James Wines designs the Light Bulb series for Foscarini
The Light Bulb project originates from a reflection on the light bulb as an archetype. Doing it now, in a context of more and more incentive of lighting development, it is not casual and, above all, it is not a nostalgic operation. It is instead a re-appropriation of the neutral: the light bulb as a symbol of modernity but also of the intuition that intervenes in the creative process. This allows to explorations that from time to time can subvert the symbol of the light bulb itself (it becomes candle), denying it (the light bulb that dissolves or the black bulb), or forcing it to a devolution (the bulb that becomes a vase for the plant-nature that colonizes it). Explorations never free or merely formal that belong to the now codified language of James Wines – tampering, inversions, ruins, fusions, etc- and in which we reflect ourselves: because every sign must always be a bearer of meaning.

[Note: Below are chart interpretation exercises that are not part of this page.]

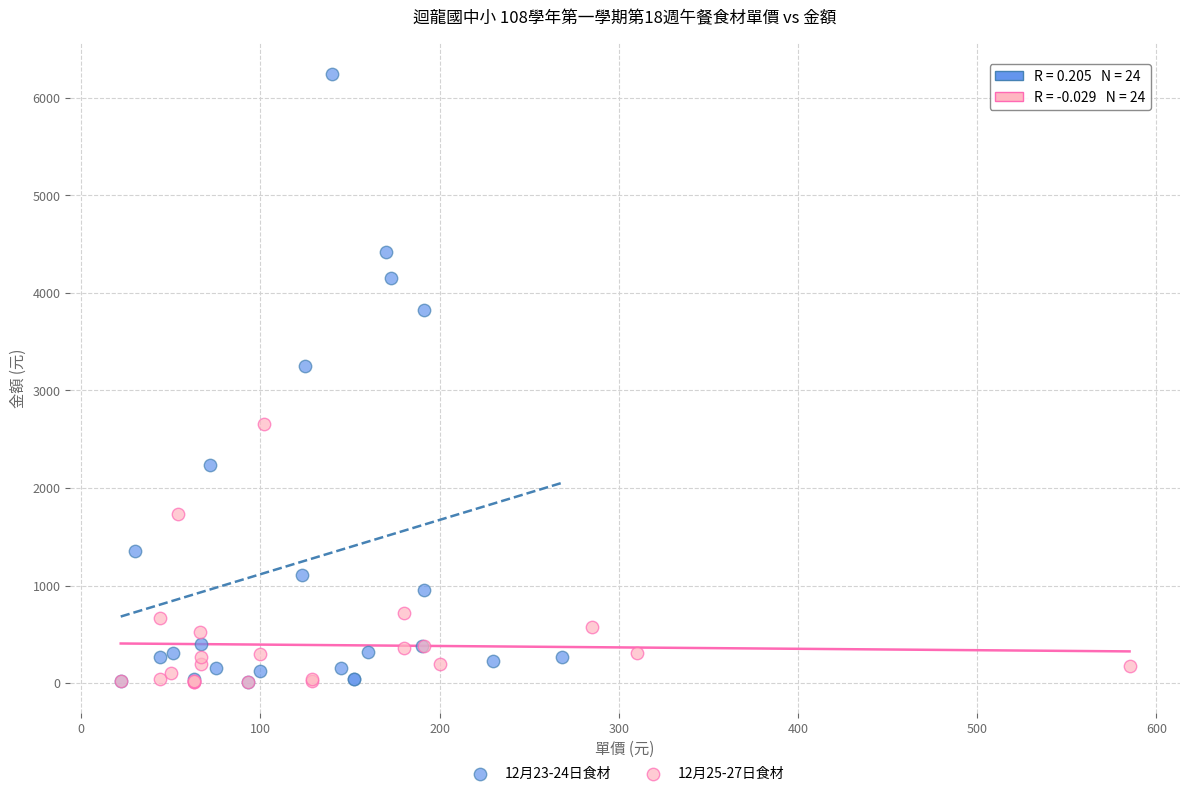

Which series contains the highest Y value?

12月23-24日食材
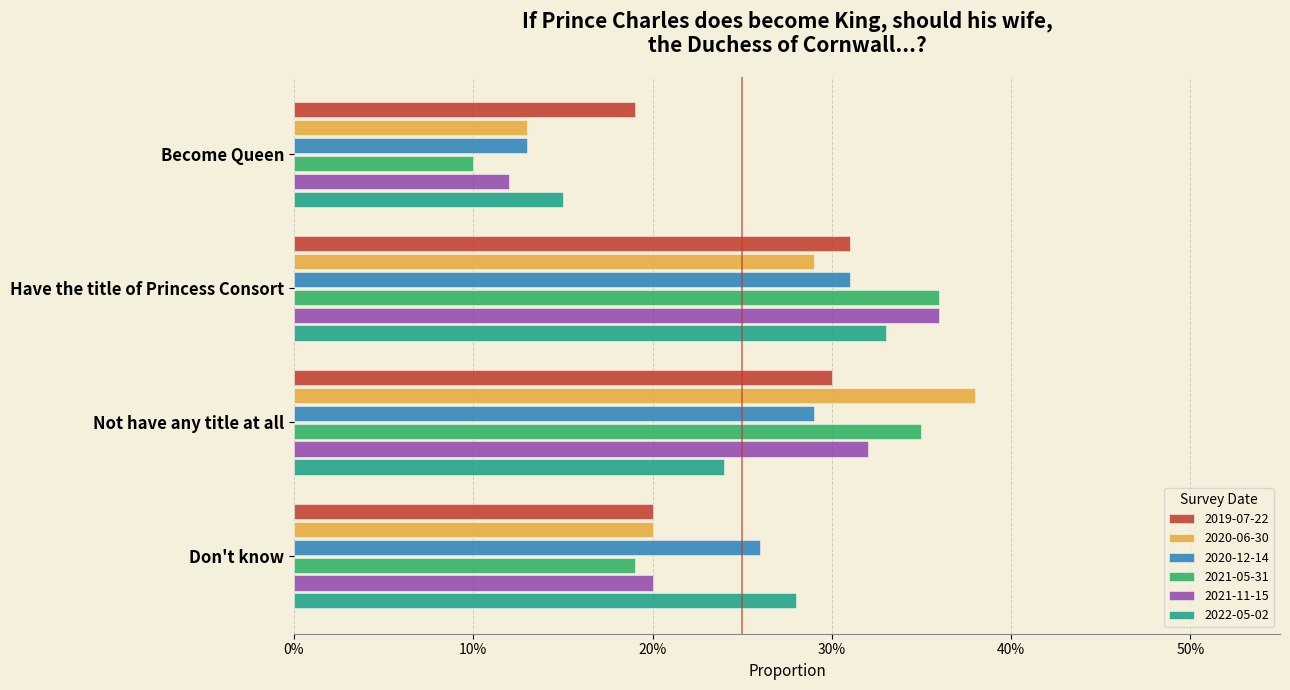

Reading left to right, list all the values displayed in this chart.

2019-07-22: Become Queen=0.2	Have the title of Princess Consort=0.3	Not have any title at all=0.3	Don't know=0.2
2020-06-30: Become Queen=0.1	Have the title of Princess Consort=0.3	Not have any title at all=0.4	Don't know=0.2
2020-12-14: Become Queen=0.1	Have the title of Princess Consort=0.3	Not have any title at all=0.3	Don't know=0.3
2021-05-31: Become Queen=0.1	Have the title of Princess Consort=0.4	Not have any title at all=0.3	Don't know=0.2
2021-11-15: Become Queen=0.1	Have the title of Princess Consort=0.4	Not have any title at all=0.3	Don't know=0.2
2022-05-02: Become Queen=0.1	Have the title of Princess Consort=0.3	Not have any title at all=0.2	Don't know=0.3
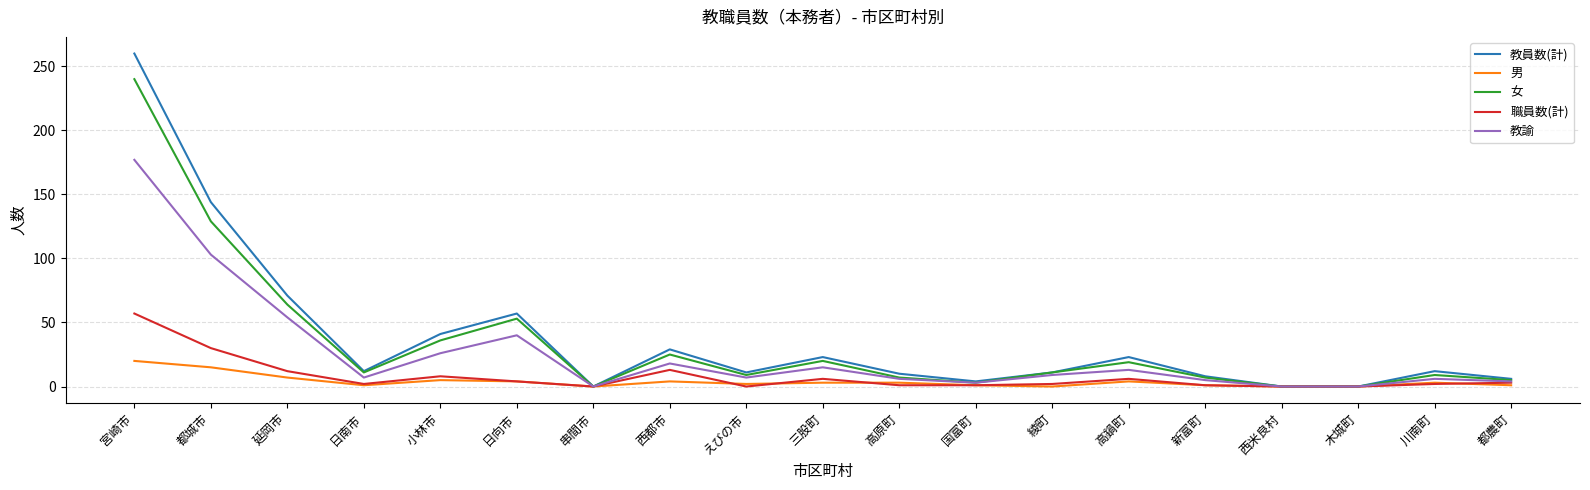

Where is the first local minimum for 職員数(計)?

日南市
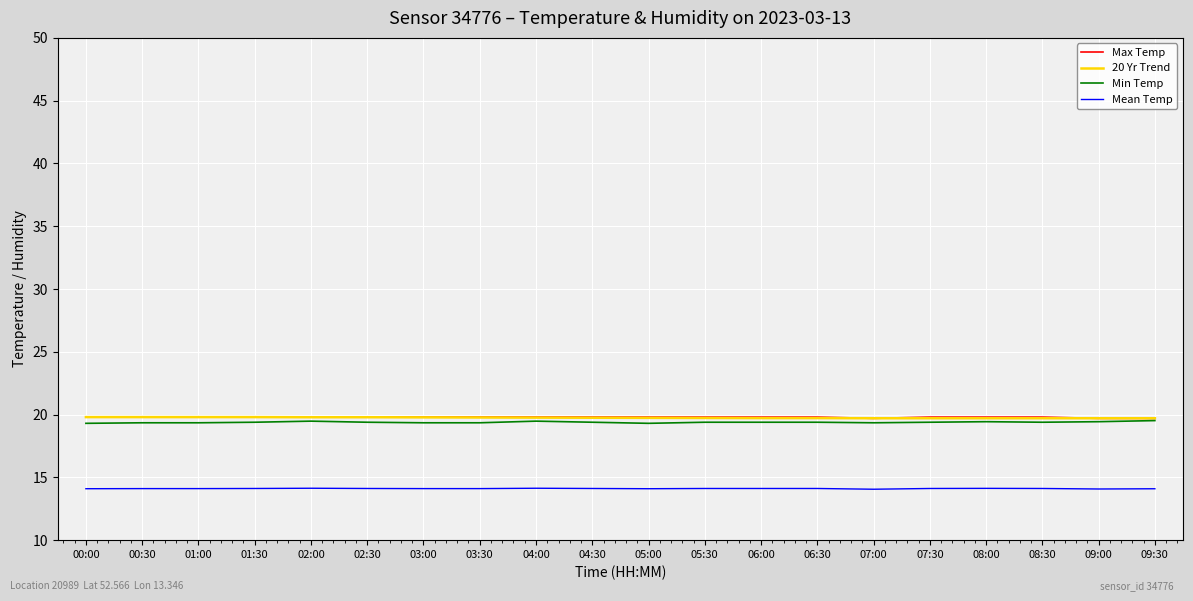

What position from the left is 00:30?

2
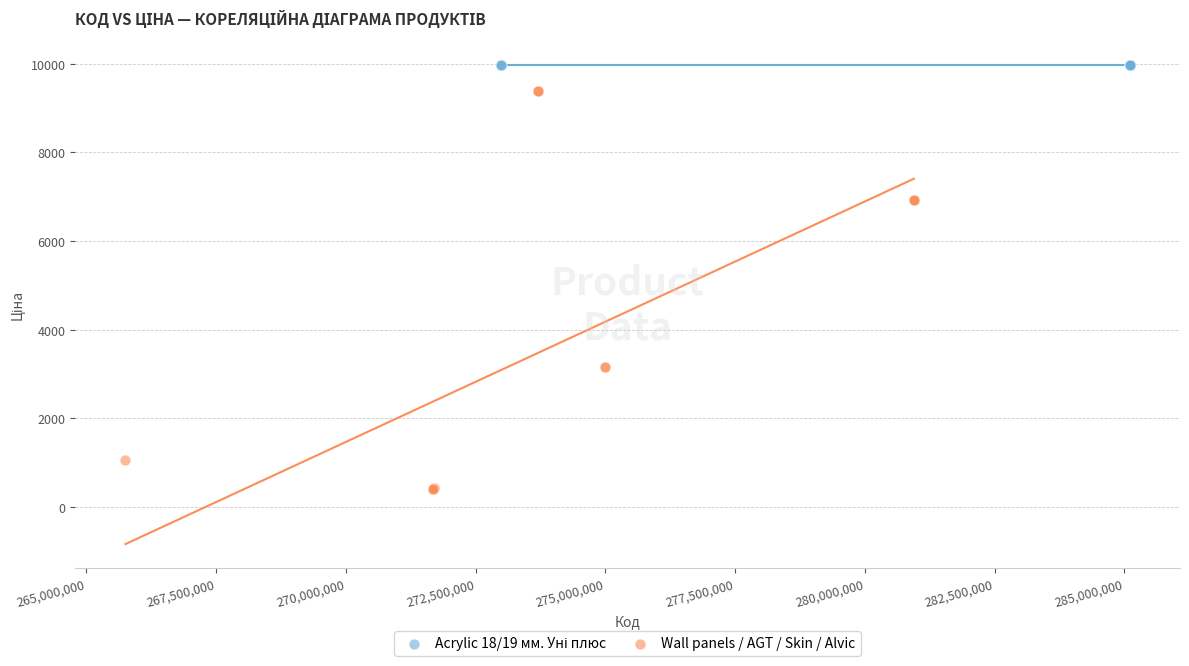

Which series reaches the minimum Y coordinate?

Wall panels / AGT / Skin / Alvic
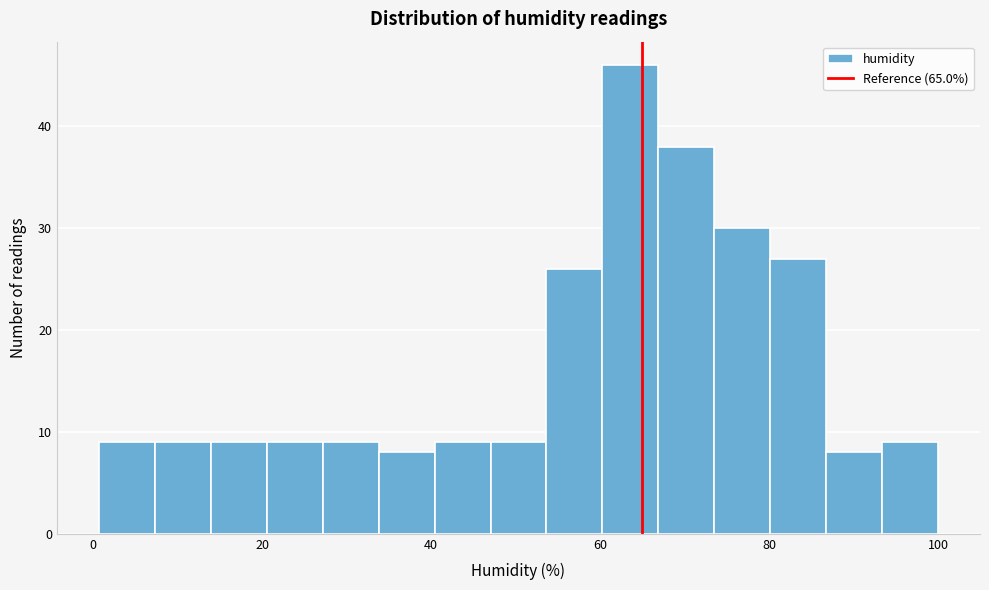

Read against the x-axis, roughly where is the centre of the tallest bar?

64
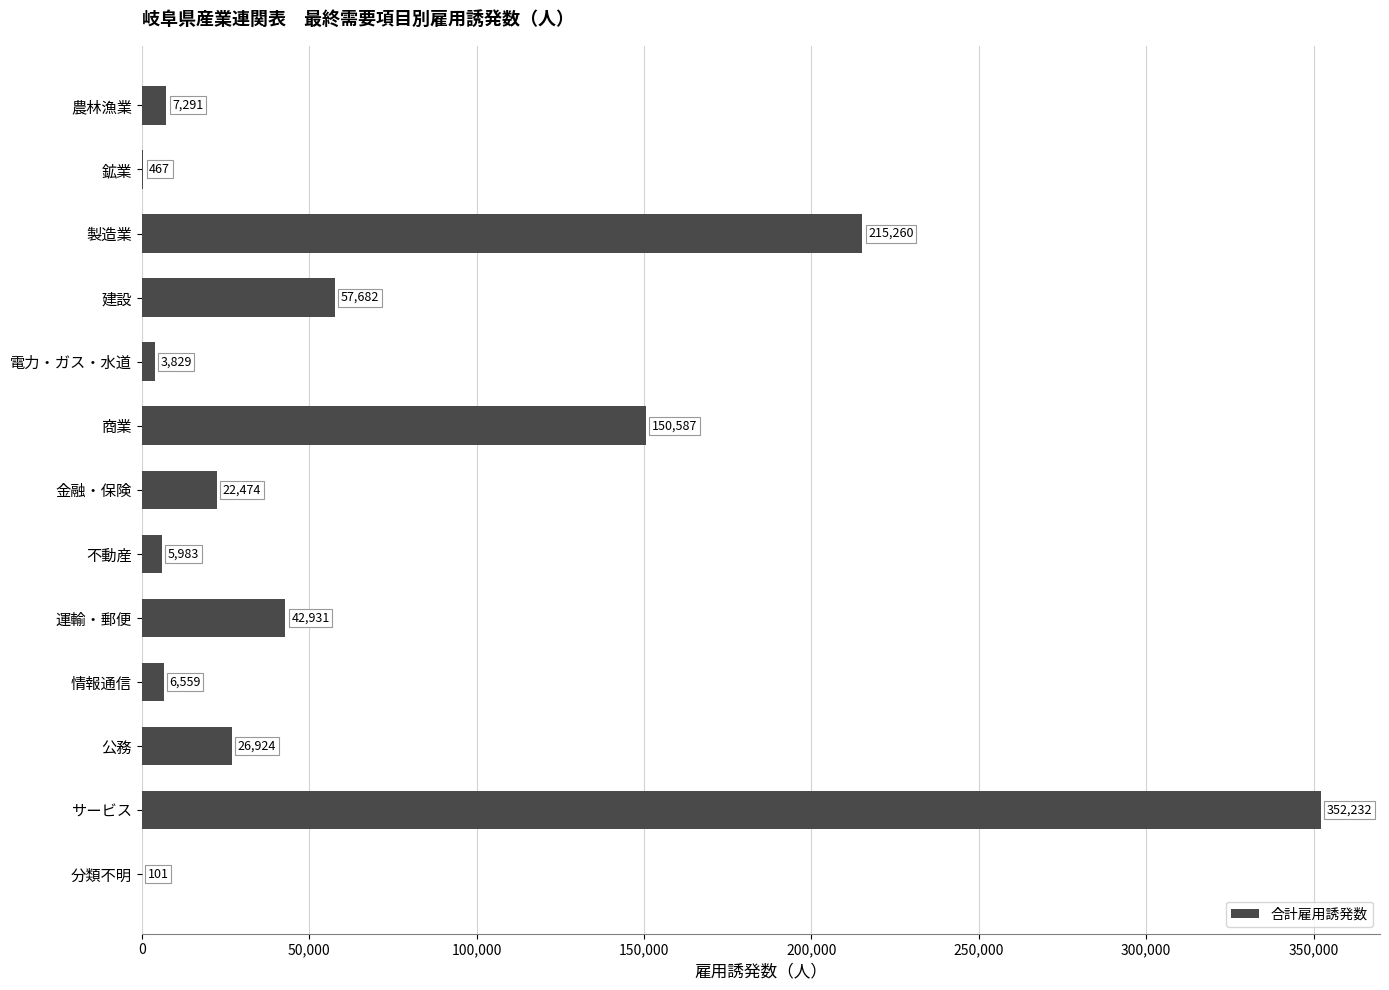

What is the sum of all values?

892320.0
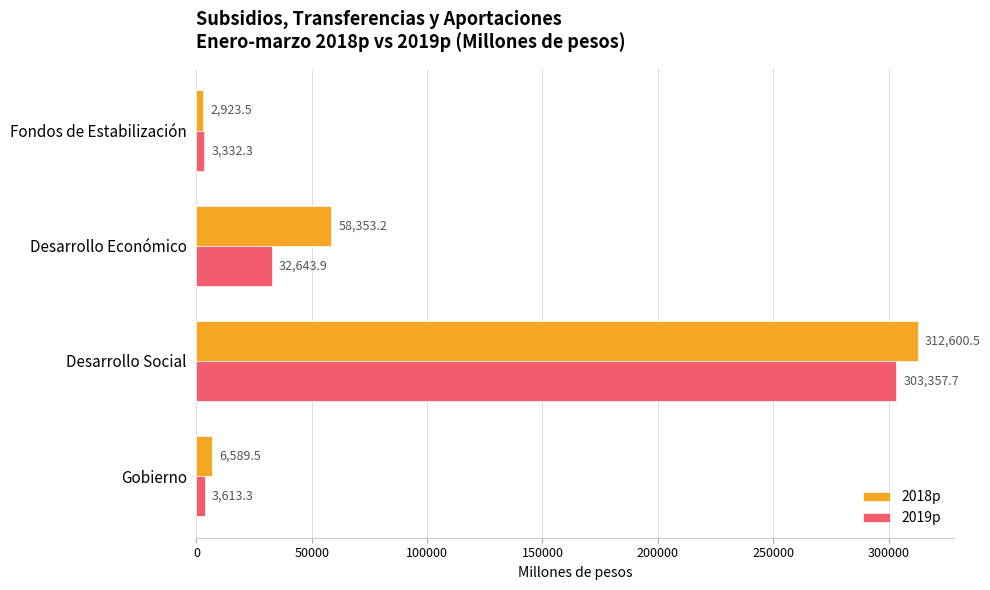

The 2019p series shows 18489.5 at Desarrollo Económico. True or false?

False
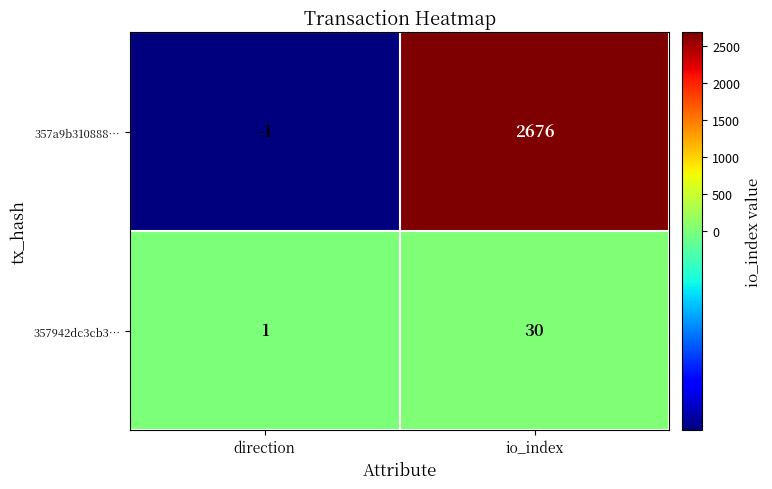

At direction, list the series in order from largest to smallest.

357942dc3cb3…, 357a9b310888…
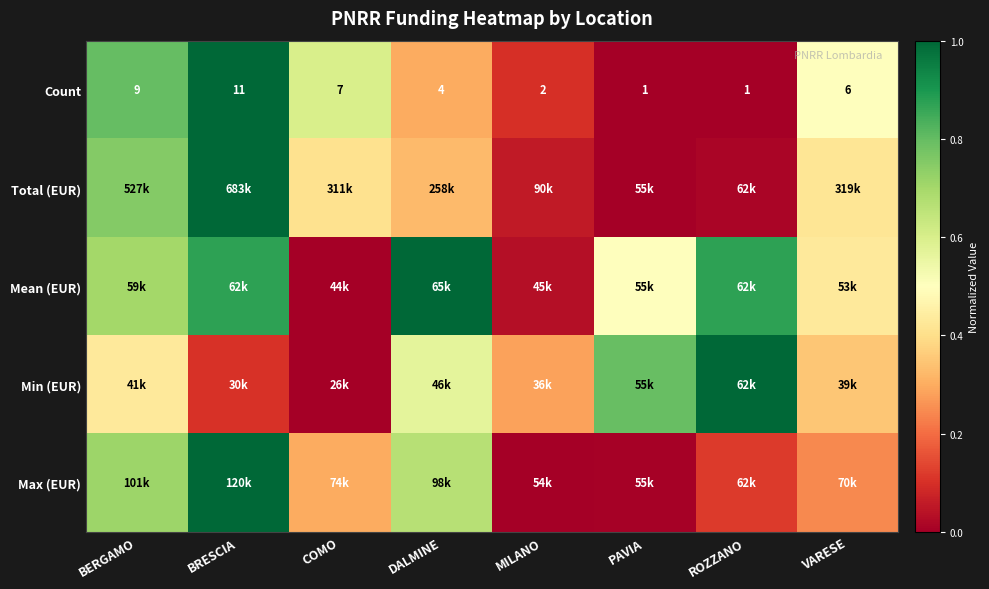

Is it true that Total (EUR) equals 0.0 at PAVIA?

True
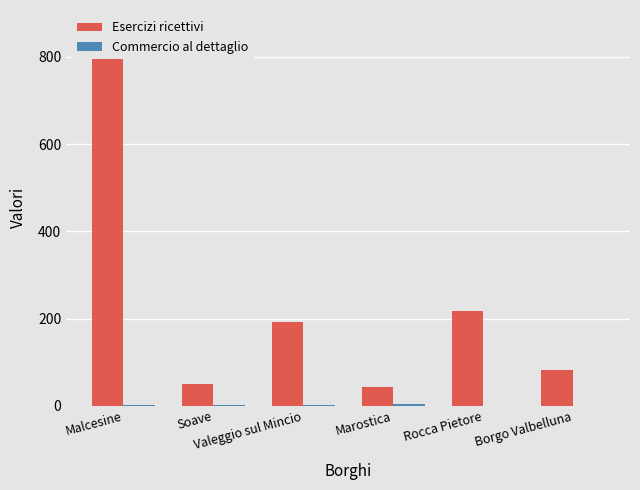

What is the total value across all series at Borgo Valbelluna?

83.7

The Light Bulb Series is a collection of multiples that comes from an object, the light bulb, poetically declined in a series of surprising breaking, whose roots sink into free thoughts on the light, the same that framed the first collaboration between Foscarini company and James Wines. A dialogue that today is renewed in a concrete distillation of “luminous” reflections. The Light Bulb Series recapitulates the conceptual abacus of that series of “violated” lamps and extracts five paradigmatic examples that condense the principles (and Wines’s poetics in its recurrent forms), including in them a white bulb and unharmed as zero degree of their transformations, dissolution and paradoxes. The Light Bulb Series is the result of a happy correspondence of intent between a product giant who has made “good science” a critic of modernity, and a company that has always found its expression in the freedom and pleasure of experimenting more congenial.
Sculpture and poetics, architecture and design, here the declinations of the Light Bulb Series: White Light, Candle Light, Melting Light, Plant Light, Black Light.